Expecting my users to have administrative access to theirs PCs is not a poor
practice since it isn't an application that people would install on an
company PC. If expecting an application to be able to write to it's
installation folder is "extremely poor practice" then I suppose you are
right. I need to bow to Microsoft's ridiculous limitations. I'm yet to
hear a good reason why an application should not be permitted to write to
its installation folder other than because Microsoft decided that is a bad
practice.

It's callled the Principle of Least Privilege. Security 101. You don't
give users more privileges than they need without good reason.

You are mis-stating the principal. The PLP "requires that each subject in a
system be granted the most restrictive set of privileges (or lowest
clearance) needed for the performance of authorized tasks.

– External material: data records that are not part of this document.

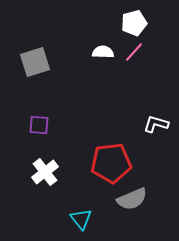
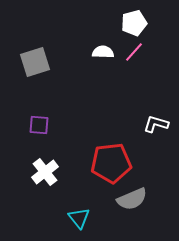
cyan triangle: moved 2 px left, 1 px up
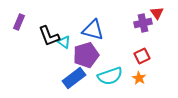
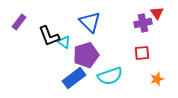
purple rectangle: rotated 14 degrees clockwise
blue triangle: moved 3 px left, 8 px up; rotated 30 degrees clockwise
red square: moved 3 px up; rotated 21 degrees clockwise
orange star: moved 18 px right, 1 px down; rotated 24 degrees clockwise
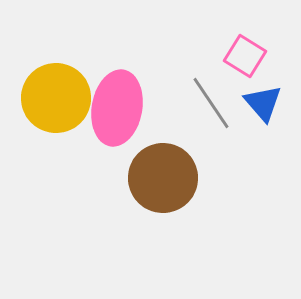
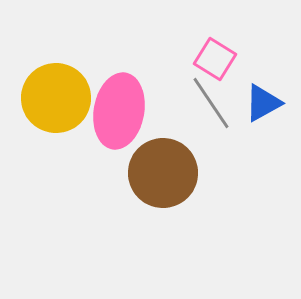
pink square: moved 30 px left, 3 px down
blue triangle: rotated 42 degrees clockwise
pink ellipse: moved 2 px right, 3 px down
brown circle: moved 5 px up
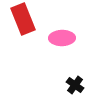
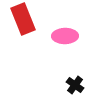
pink ellipse: moved 3 px right, 2 px up
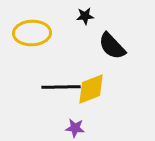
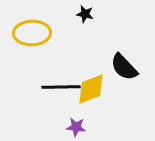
black star: moved 2 px up; rotated 18 degrees clockwise
black semicircle: moved 12 px right, 21 px down
purple star: moved 1 px right, 1 px up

The application
of this principle limits the damage that can result from accident, error, or
unauthorized use."
(http://www.microsoft.com/technet/prodtechnol/winxppro/maintain/luawinxp.mspx).
Since there are applications that have valid reasons for writing to the
installation folder and there is no compelling reason to prevent them from
doing so the practice reasonably falls within the parameter of "needed for
the performance of authorized tasks".

Once again, you don't bind the hands of users without *reason*. The
reasoning "Well *I* can't think of a reason why the user would need to do
that so in the absense of any reason why they *shouldn't* be able to do so
I'll restrict them anyway based on a blind application of the PLP." Being
able to write to an application's installation folder used to be a standard
for Windows. There was no security related reason I can think of for for
changing that standard. In the absense of a good reason for causing
problems with existing software Microsoft has done so anyway.

You wouldn't routinely give employees access to absolutely everything in
an office, would you? Why should the computer be any different?

Do you lock each and every door in your building 24/7? I mean, you wouldn't
routinely give employees access to absolutely every room in an office
building, would you? No? Then by your reasoning you must keep every single
door locked and issue keys only to those who have a reason to go through the
doors. I've never worked in such a corporate environment. Where I have
worked there were rooms that had reasons to be locked and those that didn't.
The ones that needed to be kept locked were kept locked. That's a sensible
application of security. Why should the computer be any different?